> [Extract provided]
Segment Open

Cease and desist letter sounds like the right way to go. If they have a phone number listed, call it and tell them you're onto them. Most of these sites are just stupid kids thinking they can get away with it.

How did you find the rogue site?

Let us know how this turns out.
 

·
Registered
Joined
·
34 Posts
Discussion Starter · #4 ·
We googled our own unique shirt titles to see what came up. And there they were.

These guys just did bad versions of our shirts, along with dozens of other shirts on tshirtcountdown.
 

·
Premium Member
Joined
·
27,690 Posts
You can also email cafepress and they will remove the store.

I've worked with CafePress pretty closely and they are very good at handling this stuff. Once you show where the infringement is happening, they will remove the store or at the very least, remove the offending images from the cafepress store.

Also, if this particular infringing site is actually listed at t-shirtcountdown.com, you can email t-shirtcountdown and it will be removed.

Here's a good website for checking to see if your content has been copied...it's startling what you find sometimes: http://www.copyscape.com/

It sounds like you are already taking the right steps.
 

·
Registered
Joined
·
34 Posts
Discussion Starter · #8 ·
We sent a cease and desist and Cafe Press removed our designs. To get money would mean filing a lawsuit in their state and paying lawyers, etc. If the designs were not removed, we would probably would have sued out of principal in order to protect our copyrights. I think it's critical that you have a track record of at least trying to protect your intellectual property, whether or not you have the resources to sue someone.

You never know if your shirt will be the next mega hit.
 

·
Registered
Joined
·
1,029 Posts
I emailed this guy, end he refuses to remove my shirt, saying that is not protected by copyright. I have emailed ebay now, and am waiting to hear from them. I am pissed as hell at this guy. If I have to sue him, I will out of principle.

If ebay doesnt remove it, I think ill put up about 50 buy it nows for this t-shirt at a rediculious price, to put him out of business with this shirt at least.

My shirt is at least a small 'mega hit'. I get 200-300 views on it every auction on ebay I put up, and almost always sell it.

Do you think my shirt is protected by copyright laws? My interpertations of the laws is that it IS. The shirt with the graphics, and everything the way they are was my original idea, although the phrase has been used before, but not on a t-shirt. The guy copied everything, including the description directly off of my auction.
 

·
Registered
Joined
·
249 Posts
Twinge said:
That is basically the problem; it is your copyright, but can you PROOVE it?
A slogan/design is not copyright protected unless it's been filed. If it is indeed copyright protected then there would be no problem proving that you hold a copyright on said slogan/design.

Segment Closed

> [Activity]
How would you continue the forum thread above about copied t-shirt designs, starting from where it stops?

> [Input data]

Segment Open

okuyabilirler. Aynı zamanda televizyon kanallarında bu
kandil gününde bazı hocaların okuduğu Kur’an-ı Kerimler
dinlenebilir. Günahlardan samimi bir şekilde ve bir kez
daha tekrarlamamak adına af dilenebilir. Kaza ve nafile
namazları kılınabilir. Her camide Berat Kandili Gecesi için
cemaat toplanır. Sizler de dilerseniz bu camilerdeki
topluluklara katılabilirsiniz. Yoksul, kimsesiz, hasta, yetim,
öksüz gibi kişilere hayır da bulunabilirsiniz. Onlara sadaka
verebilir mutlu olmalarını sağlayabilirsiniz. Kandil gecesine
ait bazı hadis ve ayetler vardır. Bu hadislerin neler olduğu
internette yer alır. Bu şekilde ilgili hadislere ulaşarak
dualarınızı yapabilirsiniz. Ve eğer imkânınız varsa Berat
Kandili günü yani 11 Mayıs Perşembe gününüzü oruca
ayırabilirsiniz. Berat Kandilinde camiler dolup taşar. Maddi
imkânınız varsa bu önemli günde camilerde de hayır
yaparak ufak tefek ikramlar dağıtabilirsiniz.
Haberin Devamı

Segment Closed

> [Written reply]
·
Registered
Joined
·
29 Posts
Hindsight is just that, hindsight. If you want to be in business, it is important to act responsibly and protect yourself and your designs. After all, it's all about making and keeping the money. My advice is to never be foolish when it comes to spending a bit of extra money upfront to protect yourself. It can save you a bundle in the long run. Whether it's a few hundred extra or a thousand or more, it is the smart and professional thing to do. I have learned this the hard way. Particularly if you believe you have unique designs that will appeal to a large segment of the population. Believe me, there will always be people out to screw you, so don't be foolish and screw yourself by looking to save a bit of money up front. Business is like sex, you need protection...in this case a copyright!
notyetdone
 

·
Registered
Joined
·
249 Posts
jdr8271 said:
This is the shirt: http://radicalrags.com/pro_choice.html

Jay, technically you cant even file for a copyright if you are not the intellectual owner of the design. Applying for a copyright is a formality. Although you are right that there would be no problem if I had officially registered the copyright.
That's simply not true. Say "guy 1" comes up with an idea for a design. He goes through the trouble of laying the great idea out and proudly prints it on a few shirts... but he never copyrights it nor does he make any effort towards documenting the date that the design was concepted and or created :( . Bad, verry verry bad. So "guy 2" comes along and sees the design on a site or displayed across someones chest and he decides to do a little research. Low and behold he finds that the design he is smitten with is not copyright protected. Sooooo, he copyrights it himself. Sure this is low down and dirty, but technically he owns the rights to the design even though it's not his intellectual property. No matter what "guy 1" does to prove it's actually his, because "guy 2" owns the copyright "guy 1" is SOL. True story.

p.s. The pro choice slogan depicted on Radical Rags is about as old as the whole abortion debate.
 

·
Registered
Joined
·
249 Posts
SpacemanFL said:
Instead of paying to copyright everything how about just making a list and have that notarized.
that is a good idea... take it a step further... have it notarized and mail it to yourself. Leave it sealed. This is called a "poor mans" copyright. I learned about it in an entertainment law class.
 

·
Registered
Joined
·
27 Posts
Jay, I dont think you have it quite right. Registering your designs may help you if someone rips your shirt, but not registering does not void your ownership as the creator.

Check out this chunk of text from copyright.gov:

"Copyright protection subsists from the time the work is created in fixed form. The copyright in the work of authorship immediately becomes the property of the author who created the work. Only the author or those deriving their rights through the author can rightfully claim copyright."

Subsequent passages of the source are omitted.